With a simple update like the following only a small part of the documents get updated due to time issues:
db.collection.find({"identifier": {$exists:true}})
.forEach( function(x) {
db.collection.update({_id: x._id}, {$set: {"identifier":
x.identifier.toString()}});
}
);
So I decided to do a bulk change:
var bulk = db.collection.initializeUnorderedBulkOp();
bulk.find({"identifier": {$exists:true}}).update(
function(x) {
{_id: x._id}, {$set: {"identifier": x.identifier.toString()}}
});
bulk.execute();
But it gives an error and does not get executed.
How should I do the update for the bulk to work?
Upvotes: 0
Views: 1825
Reputation: 7496
There is no bulk update where you can define a function within the official docs. What you can do yourself is recreate the bulk operation by using skip and limit.
For this to work, you will have to define the skip and limit values that you want to use. If you are going to be updating using a batch size of 100, then the limit will always be 100, but the skip will be increasing by 100 every time you run the query.
Ex, first run.
db.collection.find({"identifier": {$exists:true}}).sort({_id:1}).skip(0).limit(100)
.forEach( function(x) {
db.collection.update({_id: x._id}, {$set: {"identifier":
x.identifier.toString()}});
}
);
Ex, second run.
db.collection.find({"identifier": {$exists:true}}).sort({_id:1}).skip(100).limit(100)
.forEach( function(x) {
db.collection.update({_id: x._id}, {$set: {"identifier":
x.identifier.toString()}});
}
);
Ex, third run.
db.collection.find({"identifier": {$exists:true}}).sort({_id:1}).skip(200).limit(100)
.forEach( function(x) {
db.collection.update({_id: x._id}, {$set: {"identifier":
x.identifier.toString()}});
}
);
This way you can control what is being done for every batch of size 100.
Remember to ALWAYS sort before skipping and limiting, or else you would have random results in the skip operation. You can sort with whatever criteria you want.

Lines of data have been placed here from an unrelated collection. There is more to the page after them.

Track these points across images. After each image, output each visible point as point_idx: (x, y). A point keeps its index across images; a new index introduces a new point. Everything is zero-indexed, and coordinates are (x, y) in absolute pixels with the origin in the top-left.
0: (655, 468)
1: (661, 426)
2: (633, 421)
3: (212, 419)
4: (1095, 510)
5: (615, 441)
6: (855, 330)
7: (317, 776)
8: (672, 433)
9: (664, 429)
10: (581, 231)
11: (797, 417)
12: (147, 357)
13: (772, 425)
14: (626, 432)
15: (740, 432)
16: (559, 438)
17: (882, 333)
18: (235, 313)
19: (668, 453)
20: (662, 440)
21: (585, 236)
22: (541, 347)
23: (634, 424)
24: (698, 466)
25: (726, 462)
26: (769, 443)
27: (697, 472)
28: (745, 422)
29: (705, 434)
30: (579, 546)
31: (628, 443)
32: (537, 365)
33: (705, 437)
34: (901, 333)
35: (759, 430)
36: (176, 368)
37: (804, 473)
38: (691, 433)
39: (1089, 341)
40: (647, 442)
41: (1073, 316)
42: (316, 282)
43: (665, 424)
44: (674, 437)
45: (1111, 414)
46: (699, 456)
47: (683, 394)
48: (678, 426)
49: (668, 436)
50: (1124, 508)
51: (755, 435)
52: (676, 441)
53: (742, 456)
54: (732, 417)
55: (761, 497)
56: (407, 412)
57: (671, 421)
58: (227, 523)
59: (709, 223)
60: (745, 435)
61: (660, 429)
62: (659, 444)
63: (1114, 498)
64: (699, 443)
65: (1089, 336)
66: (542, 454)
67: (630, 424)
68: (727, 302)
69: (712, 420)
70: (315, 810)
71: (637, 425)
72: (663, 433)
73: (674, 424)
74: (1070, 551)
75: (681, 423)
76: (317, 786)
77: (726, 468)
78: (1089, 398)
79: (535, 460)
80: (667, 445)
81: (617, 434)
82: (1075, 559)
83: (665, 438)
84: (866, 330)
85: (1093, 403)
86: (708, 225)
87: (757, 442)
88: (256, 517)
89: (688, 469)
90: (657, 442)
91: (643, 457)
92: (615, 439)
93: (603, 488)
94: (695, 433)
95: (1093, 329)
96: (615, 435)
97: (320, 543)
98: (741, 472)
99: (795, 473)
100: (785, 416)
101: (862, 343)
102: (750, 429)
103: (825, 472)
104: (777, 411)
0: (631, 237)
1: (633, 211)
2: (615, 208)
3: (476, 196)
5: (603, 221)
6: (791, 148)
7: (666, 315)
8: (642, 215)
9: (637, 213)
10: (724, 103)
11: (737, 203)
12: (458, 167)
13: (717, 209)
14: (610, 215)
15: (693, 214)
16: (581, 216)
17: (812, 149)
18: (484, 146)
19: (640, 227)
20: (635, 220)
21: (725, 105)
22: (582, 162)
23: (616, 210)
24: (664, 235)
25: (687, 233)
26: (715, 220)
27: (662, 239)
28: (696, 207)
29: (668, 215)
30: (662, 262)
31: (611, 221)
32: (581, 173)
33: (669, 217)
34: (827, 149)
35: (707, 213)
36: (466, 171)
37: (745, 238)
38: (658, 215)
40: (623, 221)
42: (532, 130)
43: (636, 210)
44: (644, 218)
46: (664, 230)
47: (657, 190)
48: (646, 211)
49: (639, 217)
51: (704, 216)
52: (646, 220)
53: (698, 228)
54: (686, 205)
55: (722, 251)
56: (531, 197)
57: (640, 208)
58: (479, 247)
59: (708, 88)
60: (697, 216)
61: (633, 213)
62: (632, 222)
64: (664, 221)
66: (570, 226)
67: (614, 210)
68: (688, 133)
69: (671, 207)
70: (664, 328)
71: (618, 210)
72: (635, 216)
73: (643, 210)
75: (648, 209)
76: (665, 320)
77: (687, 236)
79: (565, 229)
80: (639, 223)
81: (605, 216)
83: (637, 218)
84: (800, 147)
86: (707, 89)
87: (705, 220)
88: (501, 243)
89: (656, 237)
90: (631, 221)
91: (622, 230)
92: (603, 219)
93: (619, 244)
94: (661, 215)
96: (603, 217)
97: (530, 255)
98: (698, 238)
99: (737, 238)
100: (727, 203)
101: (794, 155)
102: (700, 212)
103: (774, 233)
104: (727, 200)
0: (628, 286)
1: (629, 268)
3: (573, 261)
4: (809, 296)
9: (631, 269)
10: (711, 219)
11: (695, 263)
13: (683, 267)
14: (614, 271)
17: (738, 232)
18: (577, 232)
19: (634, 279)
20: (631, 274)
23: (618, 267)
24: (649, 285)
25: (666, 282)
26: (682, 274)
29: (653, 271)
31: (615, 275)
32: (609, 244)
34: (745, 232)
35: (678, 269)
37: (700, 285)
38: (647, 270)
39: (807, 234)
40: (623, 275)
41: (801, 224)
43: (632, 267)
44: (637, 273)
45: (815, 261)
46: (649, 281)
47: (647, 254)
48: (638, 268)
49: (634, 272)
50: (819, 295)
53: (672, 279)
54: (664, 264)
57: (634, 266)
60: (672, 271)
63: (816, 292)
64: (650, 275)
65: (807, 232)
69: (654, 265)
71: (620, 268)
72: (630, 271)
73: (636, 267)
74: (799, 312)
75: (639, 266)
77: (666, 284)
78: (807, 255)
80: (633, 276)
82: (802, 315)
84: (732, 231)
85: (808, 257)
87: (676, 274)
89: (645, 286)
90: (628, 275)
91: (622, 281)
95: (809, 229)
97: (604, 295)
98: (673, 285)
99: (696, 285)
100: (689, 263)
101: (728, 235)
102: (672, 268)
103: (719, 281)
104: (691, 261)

You could also help the process if the find operation filters the results that need to be converted:
db.collection.find({"identifier": {$exists:true, $not {$type: "string"} }})
.forEach( function(x) {
db.collection.update({_id: x._id}, {$set: {"identifier":
x.identifier.toString()}});
}
);
But don't combine both approaches, choose one or the other (because of the results of the find operation).
Hope this helps.
Upvotes: 1